Who is the Colorado Criminal Justice Reform Coalition?

Our mission is to reverse the trend of mass incarceration in Colorado. We are a coalition of nearly 7,000 individual members and over 100 faith and community organizations who have united to stop perpetual prison expansion in Colorado through policy and sentence reform.

Our chief areas of interest include drug policy reform, women in prison, racial injustice, the impact of incarceration on children and families, the problems associated with re-entry and stopping the practice of using private prisons in our state.

If you would like to be involved please go to our website and become a member.

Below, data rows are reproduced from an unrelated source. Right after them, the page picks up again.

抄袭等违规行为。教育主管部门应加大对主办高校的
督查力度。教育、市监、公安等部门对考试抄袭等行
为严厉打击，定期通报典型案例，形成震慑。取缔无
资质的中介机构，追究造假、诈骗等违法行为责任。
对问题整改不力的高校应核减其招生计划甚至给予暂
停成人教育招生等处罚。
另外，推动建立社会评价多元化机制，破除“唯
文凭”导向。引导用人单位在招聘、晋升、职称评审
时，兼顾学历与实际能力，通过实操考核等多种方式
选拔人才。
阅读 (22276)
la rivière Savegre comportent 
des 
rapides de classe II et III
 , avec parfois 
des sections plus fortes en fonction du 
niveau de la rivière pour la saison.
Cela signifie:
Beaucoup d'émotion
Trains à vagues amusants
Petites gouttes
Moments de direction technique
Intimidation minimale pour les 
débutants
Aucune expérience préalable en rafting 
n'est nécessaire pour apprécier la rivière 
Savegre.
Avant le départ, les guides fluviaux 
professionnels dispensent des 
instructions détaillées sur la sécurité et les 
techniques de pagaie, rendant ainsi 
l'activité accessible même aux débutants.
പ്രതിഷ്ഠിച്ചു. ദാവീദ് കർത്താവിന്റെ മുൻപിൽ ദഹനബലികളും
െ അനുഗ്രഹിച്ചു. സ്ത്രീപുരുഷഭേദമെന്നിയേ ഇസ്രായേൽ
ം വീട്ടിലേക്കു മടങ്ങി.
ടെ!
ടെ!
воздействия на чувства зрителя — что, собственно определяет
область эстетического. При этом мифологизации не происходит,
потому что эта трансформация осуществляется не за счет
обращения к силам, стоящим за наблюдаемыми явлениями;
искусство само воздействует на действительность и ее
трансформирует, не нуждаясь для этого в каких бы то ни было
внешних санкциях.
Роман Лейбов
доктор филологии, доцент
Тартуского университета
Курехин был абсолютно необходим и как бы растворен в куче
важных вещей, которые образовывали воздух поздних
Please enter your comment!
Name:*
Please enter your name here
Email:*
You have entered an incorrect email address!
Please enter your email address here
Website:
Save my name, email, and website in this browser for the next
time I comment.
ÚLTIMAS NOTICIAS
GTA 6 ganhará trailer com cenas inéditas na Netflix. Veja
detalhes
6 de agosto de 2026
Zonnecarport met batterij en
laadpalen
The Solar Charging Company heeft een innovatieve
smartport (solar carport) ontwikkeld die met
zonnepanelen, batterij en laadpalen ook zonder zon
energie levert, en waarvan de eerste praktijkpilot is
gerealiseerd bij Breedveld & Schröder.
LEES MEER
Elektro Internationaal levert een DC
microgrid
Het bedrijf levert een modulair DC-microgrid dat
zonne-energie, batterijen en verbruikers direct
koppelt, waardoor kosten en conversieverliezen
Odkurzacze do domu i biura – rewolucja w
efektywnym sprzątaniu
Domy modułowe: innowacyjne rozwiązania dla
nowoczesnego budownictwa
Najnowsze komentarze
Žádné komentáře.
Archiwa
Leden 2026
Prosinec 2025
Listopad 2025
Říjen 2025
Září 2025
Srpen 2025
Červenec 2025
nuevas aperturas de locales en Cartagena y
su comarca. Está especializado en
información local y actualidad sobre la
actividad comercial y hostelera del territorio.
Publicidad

Thursday, December 19, 2013

Obama Commutes Sentences For 8 in Crack Cocaine Cases

The New York Times

WASHINGTON — President Obama, expanding his push to curtail severe penalties for drug offenses, on Thursday commuted the sentences of eight federal inmates who were convicted of crack cocaine offenses. Each inmate has been imprisoned for at least 15 years, and six were sentenced to life in prison.
It was the first time retroactive relief was provided to a group of inmates who most likely would have received significantly shorter terms if they had been sentenced under current drug laws, sentencing rules and charging policies.
Most of the eight will be released in 120 days.
In a statement, Mr. Obama said that each of the eight men and women had been sentenced under what is now recognized as an “unfair system,” including under a 100-to-1 sentencing disparity between crack and powder cocaine offenses that was significantly reduced by the Fair Sentencing Act of 2011.
“If they had been sentenced under the current law, many of them would have already served their time and paid their debt to society,” Mr. Obama said. “Instead, because of a disparity in the law that is now recognized as unjust, they remain in prison, separated from their families and their communities, at a cost of millions of taxpayer dollars each year.”
The recipients include several high-profile inmates who have received news media attention as examples of the effects of earlier tough-on-crime drug sentencing policies, in which the quantities of crack involved sometimes resulted in severe punishments. Many of them were young at the time of their offense and were not accused of violence.
Clarence Aaron of Mobile, Ala., for example, was sentenced to three life terms in prison for his role in a 1993 drug deal, when he was 22. Mr. Aaron’s case has been taken up by congressional critics of draconian sentencing and by civil rights groups, and has received significant media attention. Last year, the Justice Department’s inspector general issued a report criticizing the department’s pardon office for mishandling his clemency petition.
Margaret Love, a former Justice Department pardon lawyer who represents Mr. Aaron, said she received a call informing her of the decision on Thursday morning and called her client, who along with his family was “very grateful.”
“He was absolutely overcome,” she said. “Actually, I was, too. He was in tears. This has been a long haul for him, 20 years. He just was speechless, and it’s very exciting.”
Mr. Obama, who has made relatively little use of his constitutional clemency powers to forgive offenses or reduce sentences, is also expected to pardon 13 people who completed their sentences long ago. Those cases involved mostly minor offenses that resulted in little or no prison time, in line with previous pardons he has issued.
But the eight commutations opened a major new front in the administration’s criminal justice policy intended to curb soaring taxpayer spending on prisons and to help correct what the administration has portrayed as unfairness in the justice system.
Recipients also include Reynolds Wintersmith, of Rockford, Ill., who was sentenced in 1994 to life in prison for dealing crack when he was 17, and Stephanie George of Pensacola, Fla., who received a life sentence in 1997, when she was 27, for hiding a boyfriend’s stash of crack in a box in her house. In both cases, the sentencing judges criticized the mandatory sentences they were required to impose by federal law at the time, calling them unjust.
In December 2012, The New York Times published an article about Ms. George’s case and the larger rethinking of the social and economic costs of long prison terms for nonviolent offenders. Mr. Obama mentioned the article in an interview with Time magazine later that day and said he was considering asking officials about ways to do things “smarter.”
Around that time, a senior White House official said, Mr. Obama directed Kathryn Ruemmler, his White House counsel, to ask the Justice Department to examine pending clemency petitions to assess whether there were any in which current inmates serving long sentences would have benefited from subsequent changes to sentencing laws and policy.
The deputy attorney general, James M. Cole, returned the eight cases with positive recommendations from the department about six weeks ago, the official said.

1 comment:

Rosemary Van Gorder said...

Could Obama commute sentences for wrongly convicted/sentenced in Colorado who are dying while waiting for the appellate process to run its futile course?